Copenhagen seems to be the place to be if you’re trying to stay healthy. Not only was the city recently crowned as the healthiest city in the world, but now the government has announced that they will be planting fruit trees across the capital.
Because of the new Copenhagen Municipality initiative, locals and tourists will have free fruit readily available for picking.
“Many Copenhageners don’t have their own gardens and therefore don’t have a chance to see the learning process, including for children, that nature is something you can use,” Astrid Aller, a city councilor with the Socialist People’s Party, told newspapers.
“It might seem like a small thing but it’s part of our aim for Copenhagen to be a place you want to be, not a place you drive around by car. We want a city where you’re not just at home, at work or at a park, but where the whole city is a space in which people want to be,” she continued.
Before the initiative, fruit trees and plants were only found in nature reserves such as Amager Nature Park.

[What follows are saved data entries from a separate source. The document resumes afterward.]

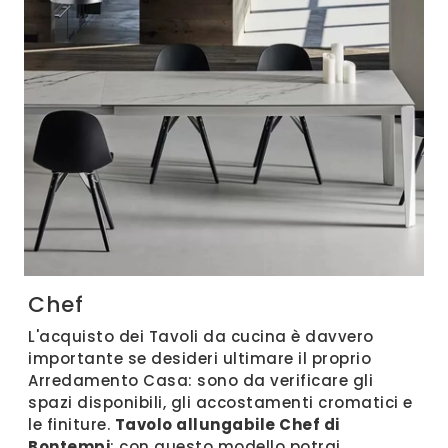
Chef
L'acquisto dei Tavoli da cucina è davvero
importante se desideri ultimare il proprio
Arredamento Casa: sono da verificare gli
spazi disponibili, gli accostamenti cromatici e
le finiture.
Tavolo allungabile Chef di
Bontempi
: con questo modello potrai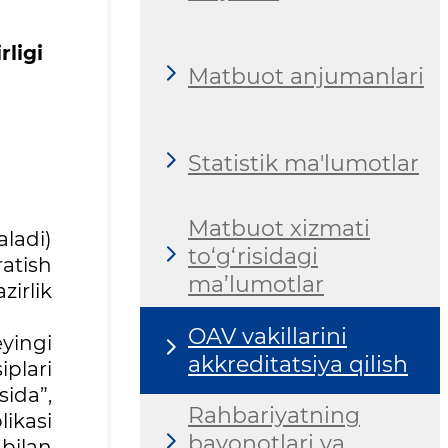
rligi
Matbuot anjumanlari
Statistik ma'lumotlar
Matbuot xizmati
aladi)
to‘g‘risidagi
atish
ma’lumotlar
irlik
OAV vakillarini
yingi
akkreditatsiya qilish
plari
ida”,
Rahbariyatning
likasi
bayonotlari va
bilan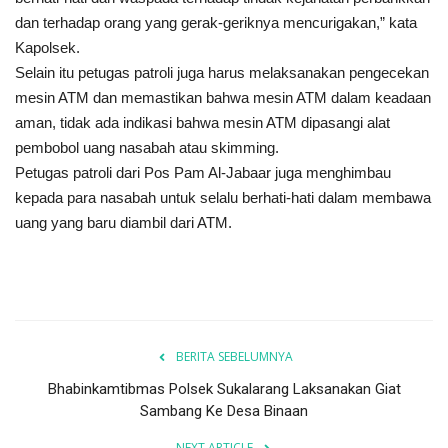
dan terhadap orang yang gerak-geriknya mencurigakan,” kata
Kapolsek.
Selain itu petugas patroli juga harus melaksanakan pengecekan
mesin ATM dan memastikan bahwa mesin ATM dalam keadaan
aman, tidak ada indikasi bahwa mesin ATM dipasangi alat
pembobol uang nasabah atau skimming.
Petugas patroli dari Pos Pam Al-Jabaar juga menghimbau
kepada para nasabah untuk selalu berhati-hati dalam membawa
uang yang baru diambil dari ATM.
BERITA SEBELUMNYA
Bhabinkamtibmas Polsek Sukalarang Laksanakan Giat
Sambang Ke Desa Binaan
NEXT ARTICLE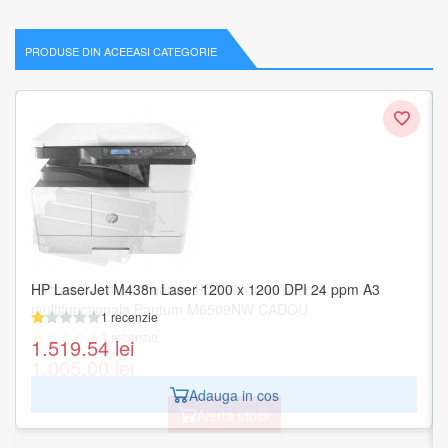
PRODUSE DIN ACEEASI CATEGORIE
HP LaserJet M438n Laser 1200 x 1200 DPI 24 ppm A3
1 recenzie
1.519.54
lei
Adauga in cos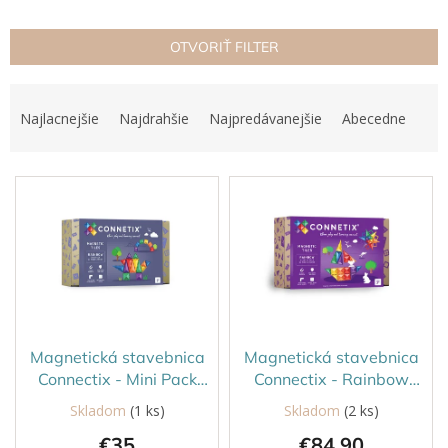
OTVORIŤ FILTER
R
a
Najlacnejšie
Najdrahšie
Najpredávanejšie
Abecedne
d
e
V
n
ý
i
p
e
i
p
s
r
p
o
r
d
o
u
d
k
Magnetická stavebnica
Magnetická stavebnica
u
t
Connectix - Mini Pack
Connectix - Rainbow
k
o
24ks
Starter Pack 60ks
Skladom
(1 ks)
Skladom
(2 ks)
t
v
€35
€84,90
o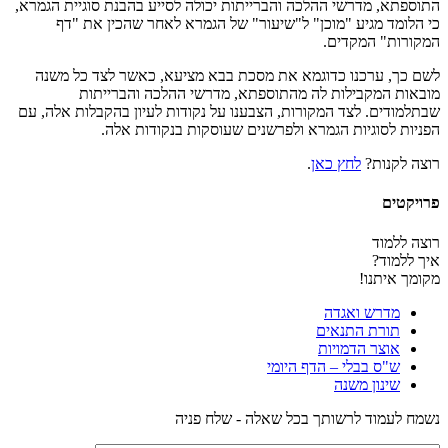
התוספתא, מדרשי ההלכה והברייתות יכולה לסייע בהבנת סוגיית הגמרא,
כי הלומד מגיע "מוכן" ל"שיעור" של הגמרא לאחר שהכין את "דף
המקורות" המקדים.
לשם כך, ערכנו כדוגמא את מסכת בבא מציעא, כאשר לצד כל משנה
מובאות המקבילות לה מהתוספתא, מדרשי ההלכה והברייתות
שבתלמודים. לצד המקורות, הצבענו על נקודות לעיון בהקבלות אלה, עם
הפניות לסוגיות הגמרא ולפרשנים שעוסקות בנקודות אלה.
רוצה לקנות?
לחץ כאן
.
פרויקטים
רוצה ללמוד
איך ללמוד?
מקומך איתנו!
מדרש ואגדה
תורת התנאים
אוצר הדמויות
ש"ס בבלי – הדף היומי
שינון משנה
נשמח לעמוד לרשותך בכל שאלה - שלח פניה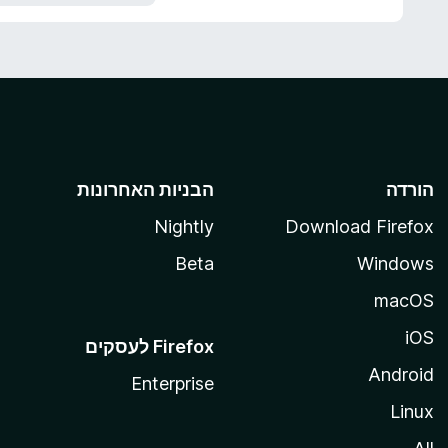
5
הורדה
הבניות האחרונות
Nightly
Download Firefox
Beta
Windows
macOS
iOS
Android
Enterprise
Linux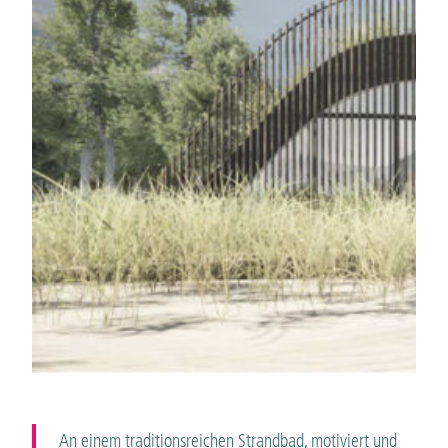
An einem traditionsreichen Strandbad, motiviert und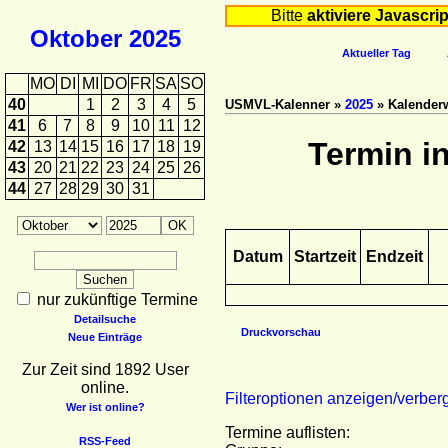
Bitte
aktiviere Javascrip
Oktober
2025
Aktueller Tag
MO
DI
MI
DO
FR
SA
SO
40
1
2
3
4
5
USMVL-Kalenner »
2025
» Kalender
41
6
7
8
9
10
11
12
Termin i
42
13
14
15
16
17
18
19
43
20
21
22
23
24
25
26
44
27
28
29
30
31
Datum
Startzeit
Endzeit
nur zukünftige Termine
Detailsuche
Druckvorschau
Neue Einträge
Zur Zeit sind 1892 User
online.
Filteroptionen anzeigen/verber
Wer ist online?
Termine auflisten:
RSS-Feed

After being questioned whether the fruit-bearing trees in the city could be a target for misuse, Aller noted that taking fruit with the purpose of selling it would be “too inefficient”.
“I find it difficult to imagine anyone emptying the bushes in order to sell the fruit,” she said. “And if a family plucks two berry bushes to make jam, that’s hardly going to make me see red,” she added.
This initiative comes after the success of another Danish program which hands out free fruit in an effort to persuade kids to stay away from unhealthy snacks. In 2018, over 15 million apples, pears, and bananas were given out to Danish schools across the country in order to encourage healthier habits.
It is thanks to initiatives like these that Denmark is consistently ranked as one of the healthiest countries in Europe.